#### The problem
The listing below must be repeated word for word, without its pictures.

#### Records shown
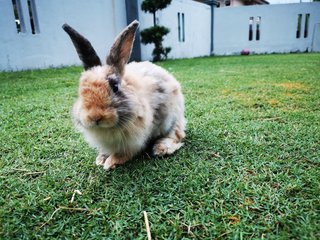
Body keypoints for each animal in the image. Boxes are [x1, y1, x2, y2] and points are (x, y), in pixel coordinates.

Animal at [62, 21, 186, 171]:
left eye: (115, 87)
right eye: (81, 91)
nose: (95, 117)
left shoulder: (134, 140)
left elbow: (125, 153)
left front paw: (110, 162)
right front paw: (101, 159)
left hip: (170, 120)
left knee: (176, 135)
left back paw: (161, 148)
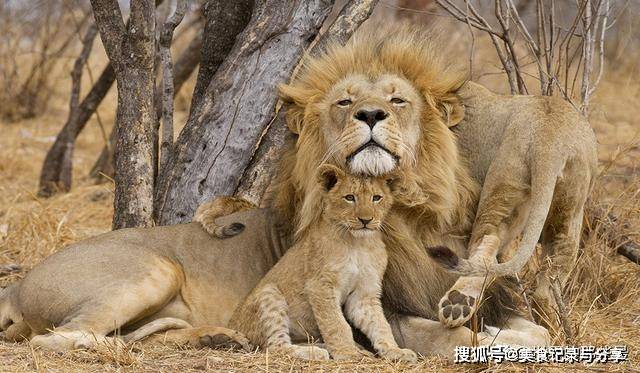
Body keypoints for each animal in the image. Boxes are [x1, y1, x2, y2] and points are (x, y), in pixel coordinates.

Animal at [228, 165, 418, 360]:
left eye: (376, 198)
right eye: (350, 197)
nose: (366, 220)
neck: (358, 243)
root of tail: (232, 326)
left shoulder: (364, 294)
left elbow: (380, 325)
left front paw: (395, 350)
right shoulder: (320, 285)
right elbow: (336, 323)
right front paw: (346, 352)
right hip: (268, 293)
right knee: (276, 347)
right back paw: (317, 352)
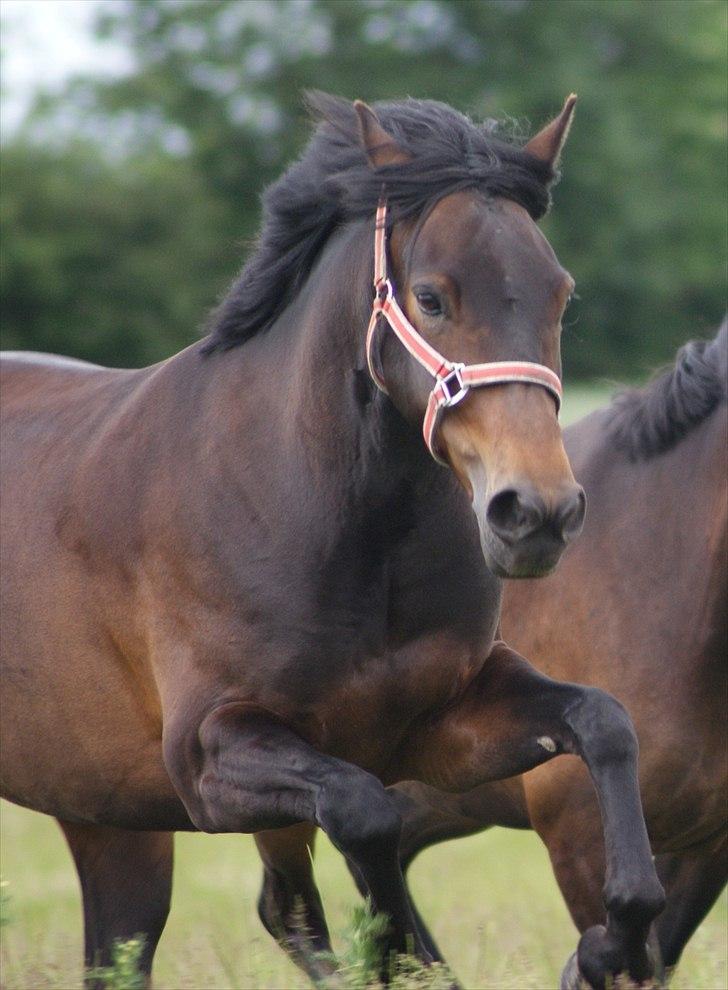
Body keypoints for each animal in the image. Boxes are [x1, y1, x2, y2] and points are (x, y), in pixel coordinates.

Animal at [0, 95, 664, 990]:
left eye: (560, 297)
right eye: (432, 297)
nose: (537, 514)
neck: (335, 525)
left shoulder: (441, 723)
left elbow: (603, 721)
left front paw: (615, 940)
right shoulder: (211, 758)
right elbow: (363, 819)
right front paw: (394, 949)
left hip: (109, 822)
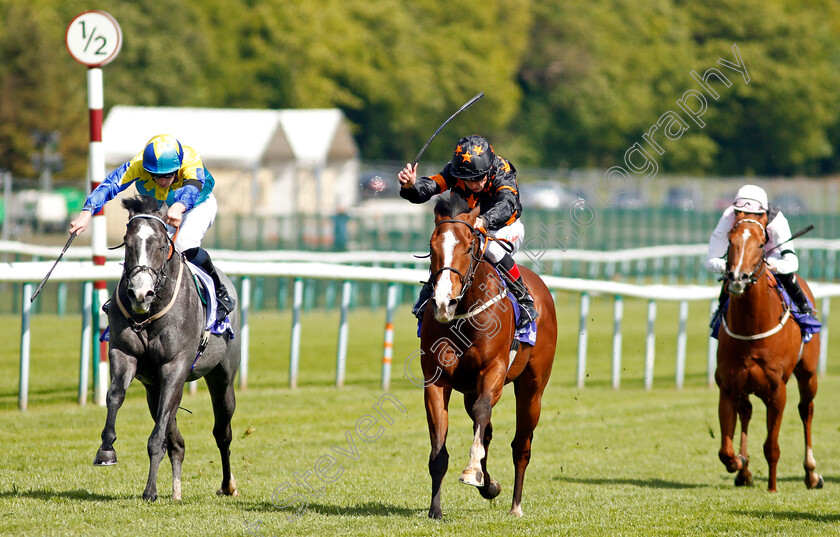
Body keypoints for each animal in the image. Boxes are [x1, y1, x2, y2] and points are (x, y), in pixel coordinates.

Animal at [93, 195, 241, 500]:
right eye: (127, 242)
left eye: (161, 244)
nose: (140, 293)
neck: (149, 313)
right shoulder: (125, 355)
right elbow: (115, 395)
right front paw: (106, 450)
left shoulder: (175, 366)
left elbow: (158, 435)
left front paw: (150, 490)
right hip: (154, 388)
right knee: (177, 439)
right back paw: (176, 490)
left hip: (222, 377)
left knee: (222, 433)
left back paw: (227, 485)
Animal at [420, 198, 556, 520]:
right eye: (432, 246)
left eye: (470, 245)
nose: (443, 302)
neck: (463, 316)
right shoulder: (436, 380)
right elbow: (439, 450)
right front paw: (435, 510)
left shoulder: (493, 369)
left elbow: (484, 412)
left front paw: (472, 471)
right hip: (470, 390)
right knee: (487, 430)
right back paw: (490, 484)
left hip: (532, 388)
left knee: (521, 444)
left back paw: (515, 505)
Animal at [716, 217, 820, 490]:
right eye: (730, 241)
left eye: (762, 243)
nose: (738, 278)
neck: (751, 329)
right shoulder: (729, 387)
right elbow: (725, 451)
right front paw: (740, 462)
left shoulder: (777, 391)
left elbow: (771, 447)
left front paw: (772, 488)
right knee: (746, 411)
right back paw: (744, 472)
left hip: (808, 374)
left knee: (806, 410)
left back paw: (811, 473)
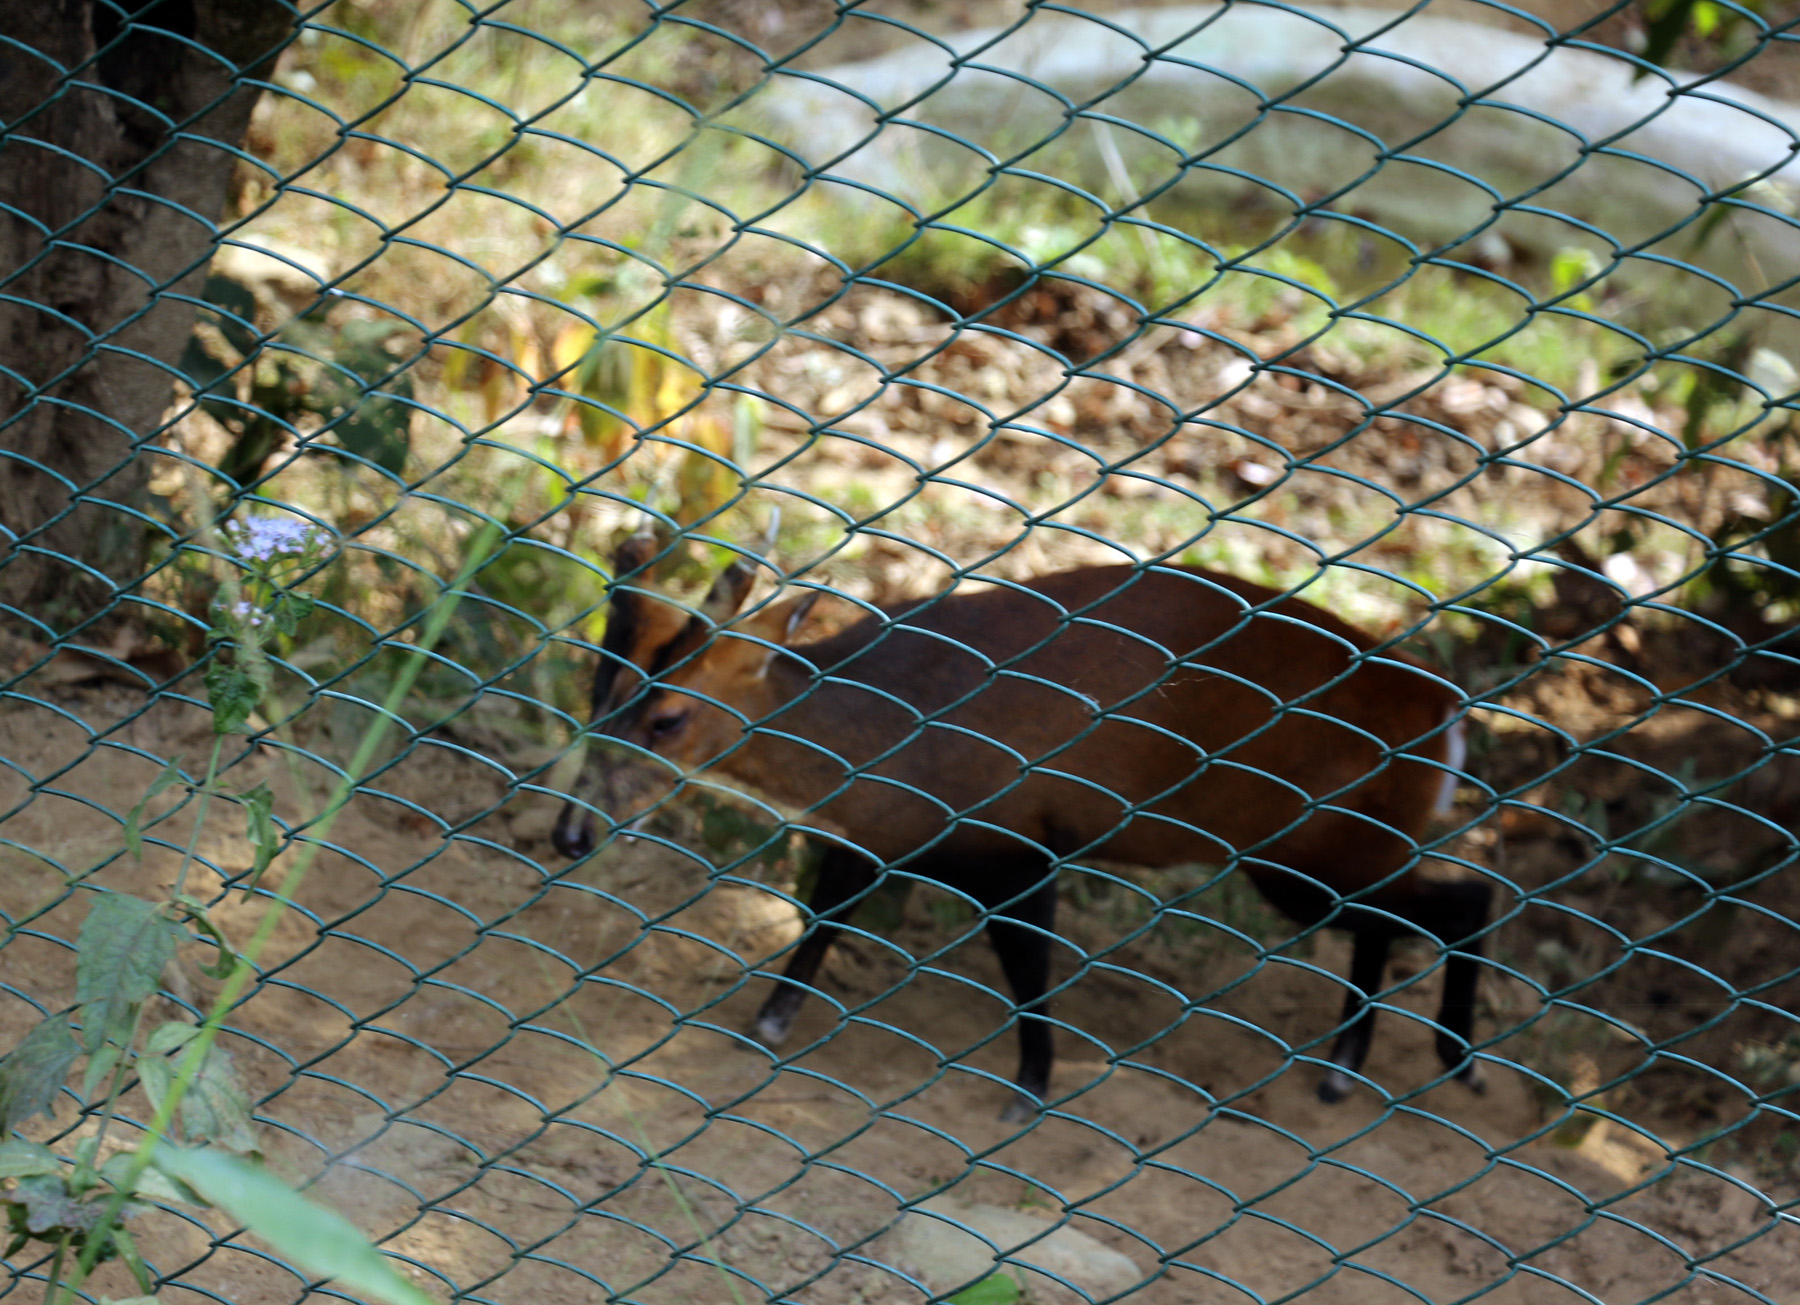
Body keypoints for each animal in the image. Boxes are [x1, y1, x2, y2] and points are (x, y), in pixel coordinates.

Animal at [554, 529, 1483, 1123]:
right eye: (594, 682)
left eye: (668, 717)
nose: (569, 833)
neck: (880, 737)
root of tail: (1445, 708)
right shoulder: (871, 837)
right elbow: (822, 923)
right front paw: (765, 1028)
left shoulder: (1018, 844)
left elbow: (1028, 971)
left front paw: (1030, 1088)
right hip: (1318, 853)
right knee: (1397, 919)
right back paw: (1341, 1071)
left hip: (1312, 847)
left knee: (1467, 895)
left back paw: (1454, 1060)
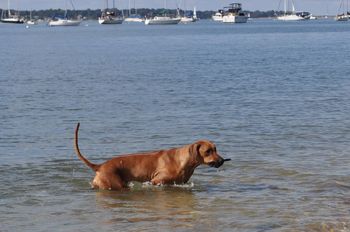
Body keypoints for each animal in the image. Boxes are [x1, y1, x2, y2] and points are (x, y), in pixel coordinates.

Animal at [74, 123, 230, 190]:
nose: (222, 160)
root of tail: (100, 166)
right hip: (114, 183)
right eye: (208, 151)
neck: (183, 161)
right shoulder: (157, 181)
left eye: (215, 149)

#### Reply to the task
Body keypoints for each animal in the image. Boxes are [x1, y1, x2, y2] and points are (x, y), in pixel coordinates.

Animal at [62, 21, 186, 171]:
left eye: (115, 87)
right eye: (81, 91)
nose: (95, 117)
left shoulder: (134, 140)
left elbow: (125, 153)
left front paw: (110, 162)
right front paw: (101, 159)
left hip: (170, 120)
left knee: (176, 135)
left back paw: (161, 148)
Body keypoints for each animal in the image. Boxes are [x1, y1, x2, y2] and points are (x, y), in pixel coordinates.

Animal at [228, 165, 418, 360]:
left eye: (376, 198)
right eye: (350, 197)
nose: (366, 220)
neck: (358, 243)
root of tail: (232, 326)
left shoulder: (364, 294)
left elbow: (380, 325)
left front paw: (395, 350)
right shoulder: (320, 285)
right elbow: (336, 323)
right front paw: (346, 352)
right hip: (268, 293)
right knee: (276, 347)
right back paw: (317, 352)
Body keypoints for each animal in the image. Boxes are [x1, y1, x2, y2] and points are (x, y), in pixel coordinates.

Animal at [0, 95, 664, 990]:
left eye: (560, 297)
right eye: (432, 297)
nose: (537, 514)
neck: (335, 525)
left shoulder: (441, 723)
left elbow: (603, 721)
left front paw: (615, 940)
right shoulder: (211, 758)
right elbow: (363, 819)
right front paw: (394, 949)
left hip: (109, 822)
Body keypoints for each animal in the image. Boxes are [x1, y1, x2, y2] and points are (x, y), in pixel coordinates.

Animal at [93, 195, 241, 500]:
right eye: (127, 242)
left eye: (161, 244)
nose: (140, 293)
neck: (149, 313)
right shoulder: (125, 355)
right elbow: (115, 395)
right front paw: (106, 450)
left shoulder: (175, 366)
left elbow: (158, 435)
left front paw: (150, 490)
right hip: (154, 388)
right knee: (177, 439)
right back paw: (176, 490)
left hip: (222, 377)
left knee: (222, 433)
left back paw: (227, 485)
Animal at [420, 198, 556, 520]:
right eye: (432, 246)
left eye: (470, 245)
nose: (443, 302)
neck: (463, 316)
right shoulder: (436, 380)
right elbow: (439, 450)
right front paw: (435, 510)
left shoulder: (493, 369)
left elbow: (484, 412)
left front paw: (472, 471)
right hip: (470, 390)
right knee: (487, 430)
right back paw: (490, 484)
left hip: (532, 388)
left knee: (521, 444)
left back paw: (515, 505)
Animal at [716, 217, 820, 490]:
right eye: (730, 241)
left eye: (762, 243)
nose: (738, 278)
neck: (751, 329)
right shoulder: (729, 387)
right elbow: (725, 451)
right front paw: (740, 462)
left shoulder: (777, 391)
left elbow: (771, 447)
left front paw: (772, 488)
right knee: (746, 411)
right back paw: (744, 472)
left hip: (808, 374)
left knee: (806, 410)
left back paw: (811, 473)
Body keypoints for each animal in the image. Boxes are [x1, y1, x2, y2] and points are (x, y), in pixel coordinates.

Animal at [554, 529, 1483, 1123]:
right eye: (594, 682)
left eye: (668, 717)
nose: (569, 833)
neck: (880, 737)
root of tail: (1445, 708)
right shoulder: (871, 837)
right elbow: (822, 923)
right front paw: (765, 1028)
left shoulder: (1018, 844)
left elbow: (1028, 971)
left front paw: (1030, 1088)
right hip: (1318, 853)
right knee: (1397, 919)
right back paw: (1341, 1071)
left hip: (1312, 847)
left knee: (1467, 895)
left back paw: (1454, 1060)
Body keypoints for each animal in the image. Boxes are [x1, y1, x2, y2] and points are (x, y), in pixel coordinates.

Animal at [74, 123, 230, 190]:
nose: (222, 160)
root of tail: (100, 166)
right hip: (114, 183)
right eye: (208, 151)
neck: (183, 161)
right shoulder: (157, 181)
left eye: (215, 149)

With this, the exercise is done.